The Olympic handball adventure is over for Great Britian's men after defeat to reigning silver medallists Iceland in their final preliminary stage game this afternoon and Ciaran Williams is sad a turbulent six-year journey has come to an end.
Williams, 24, has been a key player in the Team GB squad since its inception in 2006 and has put his life on hold in pursuit of the Olympic dream. He missed out on going to university and, along with many members of the squad, spent nights sleeping on a floor in various outposts of Europe after their development programme was hit by funding cuts.
That has all been justified by their presence at London 2012 and despite a whitewash in Group A, the men have more than played their part in triggering the handball craze that has swept the nation during the Games.
The home support in the Copper Box has been unrelenting and this afternoon's defeat to the Scandinavians, which was coach Dragan Djukic's final game, marked an emotional occasion for Williams.
"I have managed to keep it all in for the other games, but it just came spilling out," he told Press Association Sport. "There was no way I was keeping that in, six years of hard work has come to an end now.
"It's the greatest experience of my life, but also the saddest now saying goodbye to Dragan. That reception at the end there was an absolutely amazing experience."
While Great Britain have endured a torrid affair for the majority of their time on court, there have been some bright spots, none more so than in today's clash where the first half represented their best ever performance before going on to let it slip, eventually losing 41-24.
And Williams enjoyed his London 2012 experience to the maximum.

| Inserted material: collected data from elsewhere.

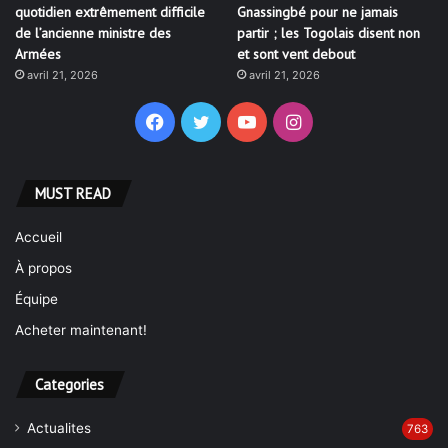
quotidien extrêmement difficile
Gnassingbé pour ne jamais
de l’ancienne ministre des
partir ; les Togolais disent non
Armées
et sont vent debout
avril 21, 2026
avril 21, 2026
Facebook
Twitter
YouTube
Instagram
MUST READ
Accueil
À propos
Équipe
Acheter maintenant!
Categories
Actualites
763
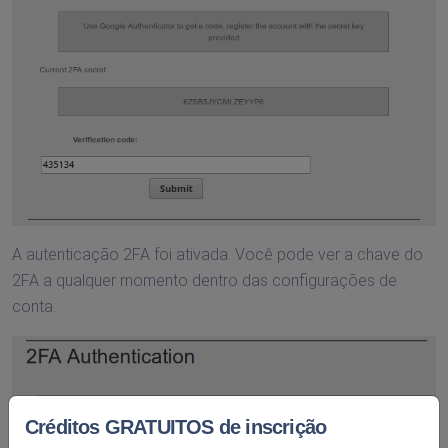
A autenticação 2FA foi ativada. Você pode ver a chave do
2FA a qualquer momento dentro das configurações de
conta.
Créditos GRATUITOS de inscrição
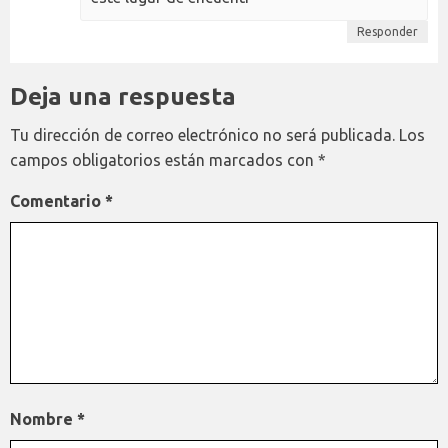
Responder
Deja una respuesta
Tu dirección de correo electrónico no será publicada.
Los
campos obligatorios están marcados con
*
Comentario
*
Nombre
*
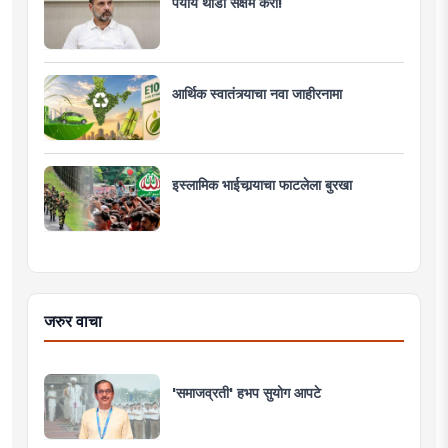
पर्याय थोडा सक्षम करा!
आर्थिक स्वातंत्र्याचा नवा जाहीरनामा
इस्लामिक भाईचार्‍याचा फाटलेला बुरखा
जरुर वाचा
'समाजव्रती' हभप सुयोग आपटे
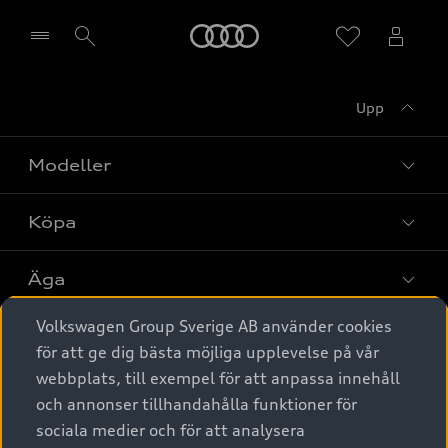
Meny
Upp
Välj återförsäljare
Modeller
Köpa
Alla modeller
Elbilar
Äga
Privaterbjudanden
Laddhybrider
Volkswagen Group Sverige AB använder cookies
Privatleasing
Tjänstebil
Service & tillbehör
A6 modellerna
för att ge dig bästa möjliga upplevelse på vår
Nya bilar i lager
webbplats, till exempel för att anpassa innehåll
Audi digital services
SUV
Om Audi Sverige
Tjänstebil
och annonser tillhandahålla funktioner för
Begagnade bilar i lager
Originaltillbehör - köp online
sociala medier och för att analysera
Avant
Business lease online
Audi approved :plus - så gott som nya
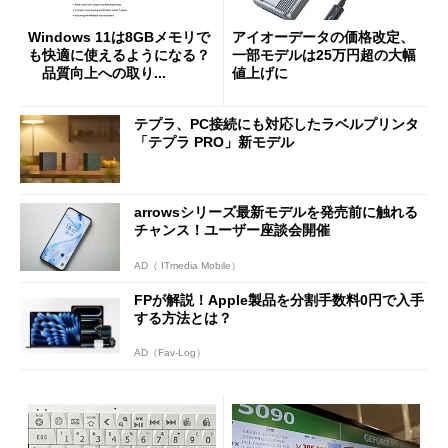
Windows 11は8GBメモリで
アイオーデータの価格改定、
も快適に使えるようになる？
一部モデルは25万円超の大幅
品質向上への取り...
値上げに
テプラ、PC接続にも対応したラベルプリンタ
「テプラ PRO」新モデル
arrowsシリーズ最新モデルを発売前に触れる
チャンス！ユーザー座談会開催
AD（ ITmedia Mobile）
FPが解説！Apple製品を分割手数料0円で入手
する方法とは？
AD（Fav-Log）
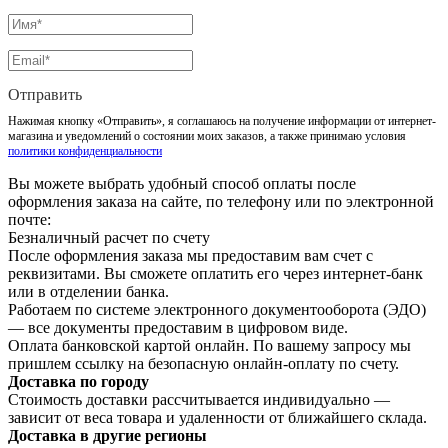
Отправить
Нажимая кнопку «Отправить», я соглашаюсь на получение информации от интернет-
магазина и уведомлений о состоянии моих заказов, а также принимаю условия
политики конфиденциальности
Вы можете выбрать удобный способ оплаты после
оформления заказа на сайте, по телефону или по электронной
почте:
Безналичный расчет по счету
После оформления заказа мы предоставим вам счет с
реквизитами. Вы сможете оплатить его через интернет-банк
или в отделении банка.
Работаем по системе электронного документооборота (ЭДО)
— все документы предоставим в цифровом виде.
Оплата банковской картой онлайн. По вашему запросу мы
пришлем ссылку на безопасную онлайн-оплату по счету.
Доставка по городу
Стоимость доставки рассчитывается индивидуально —
зависит от веса товара и удаленности от ближайшего склада.
Доставка в другие регионы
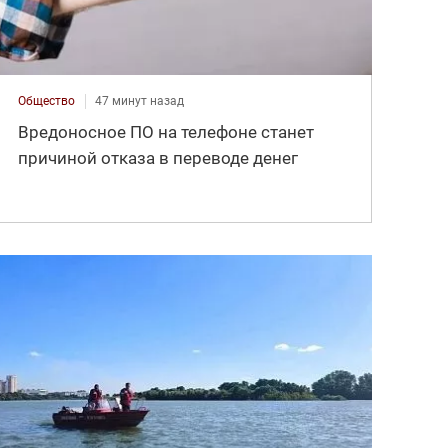
Общество
47 минут назад
Вредоносное ПО на телефоне станет
причиной отказа в переводе денег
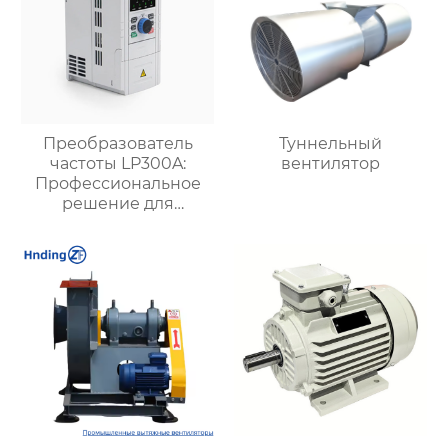
Преобразователь
Туннельный
частоты LP300A:
вентилятор
Профессиональное
решение для
промышленной
автоматизации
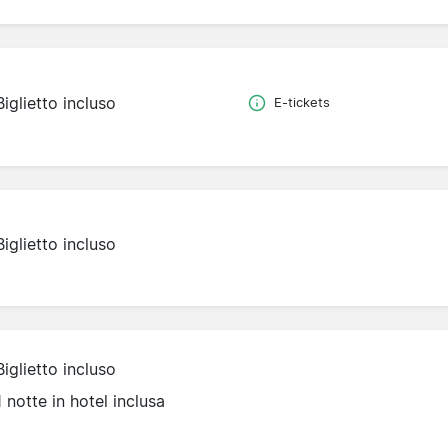
Biglietto incluso
E-tickets
Biglietto incluso
Biglietto incluso
1 notte in hotel inclusa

"It's been everything I hoped it would be and more," he said. "We haven't had the results, a couple of them haven't reflected the game, like that one there, we ran out of steam.
"We have had a very tough tournament, there is no getting away from that.
"That first half was probably the best half of handball we have ever played, so we can be proud of that and the future looks very, very bright for handball in the country and the squad.
"The opening ceremony was amazing, walking out to the crowd in our first game against France was special and the end part of the last game against Iceland was a highlight.
"We have had five losses, played well at times, not so well at other times, but the crowd were on their feet at the end and they could see what we have put into it. That was amazing."
Iceland coach Gudmundur Gudmundsson has given Great Britain optimism for the future as his side prepare for a quarter-final with Hungary.
"The atmosphere in the Copper Box is fantastic," he said. "This is my fifth Olympics and it's the best atmosphere of all.
"It will take time for Britain. They need to learn from others and don't need to reinvent the wheel.
"Handball should suit the British, they can fight and they are good at football and rugby. It can become a good sport for them."